Wedding Registry
A wedding registry (also known as bridal registry) is a gift registry used for weddings. Wedding registries are offered by department stores, specialty retailers (mostly housewares) as well as by independent registry services on the internet. Registry services are a way to coordinate gift preferences of the bridal couple and the gifts of wedding guests in order to avoid unwanted or duplicate wedding gifts.
History
The wedding registry was invented by Chicago department store Marshall Field’s in 1924. Its purpose was to display the wedding couples choice of china patterns, glassware and other household items.[1] In 1993 US department store Targets presented the first electronic wedding registry as a self-service terminal within its chain stores. Today most wedding registries are internet-based, making it possible for wedding guest from all over the country to access a bridal couples wedding registry. Especially wedding registries from European registry companies are by now available in many different languages, accommodating the increasing amount of weddings with international wedding guests.[2]
Types
Proprietary Wedding Registries
When department stores or specialty retailers offer wedding registries to their customers, those usually are free-of-charge, but proprietary wedding registries. Wedding couples can only include items found within the product portfolio of the retailer offering the wedding registry.

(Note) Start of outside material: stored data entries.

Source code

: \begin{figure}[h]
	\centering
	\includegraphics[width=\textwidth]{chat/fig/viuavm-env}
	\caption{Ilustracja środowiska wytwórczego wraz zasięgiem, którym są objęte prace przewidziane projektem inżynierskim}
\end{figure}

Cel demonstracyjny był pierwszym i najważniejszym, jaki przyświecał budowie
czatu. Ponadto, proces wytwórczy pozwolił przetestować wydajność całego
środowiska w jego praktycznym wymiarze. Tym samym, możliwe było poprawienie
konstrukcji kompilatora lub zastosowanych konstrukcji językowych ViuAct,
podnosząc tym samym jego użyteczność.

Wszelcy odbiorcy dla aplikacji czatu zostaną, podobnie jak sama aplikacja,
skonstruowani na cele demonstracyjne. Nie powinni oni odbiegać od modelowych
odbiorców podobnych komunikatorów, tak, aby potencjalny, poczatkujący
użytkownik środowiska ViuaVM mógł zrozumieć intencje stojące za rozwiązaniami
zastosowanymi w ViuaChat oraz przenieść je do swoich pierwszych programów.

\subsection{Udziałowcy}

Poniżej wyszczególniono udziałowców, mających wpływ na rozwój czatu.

Universal Wedding Registries
An increasingly popular alternative to proprietary wedding registries are the so called universial gift registries. These registries are usually offered by independent internet services that allow the bridal couple to include any gift they could possibly wish for in their wedding registry. Because the service provider of the universal wedding registry is usually not making a profit on the sale of goods and services on the wedding registry, most universal registries charge some form of service fee.
Current Developments
Alternative wedding registries are a major trend within the registry business. As people tend to get married later in life, more and more couples prefer setting up a wedding registry with charitable donations instead of gifts. Also an increasing number of bridal couples register for a honeymoon or other non-traditional gifts, such as donations towards the purchase of a family home or an education. Most alternative wedding registries are cash gift registries, meaning the registry service forwards the cash equivalent of wedding gifts to the bridal couple, usually for a flat service fee or commission based on the value of the gifts made. [3]
References
- ↑ Star Tribune (Minneapolis - St. Paul). Technology, bridal registry are joined together at Target 1993-06-11
- ↑ Wedding Registry Facts honeywish, accessed 01/29/2010
- ↑ Gift Registries Mintel, US, 2008.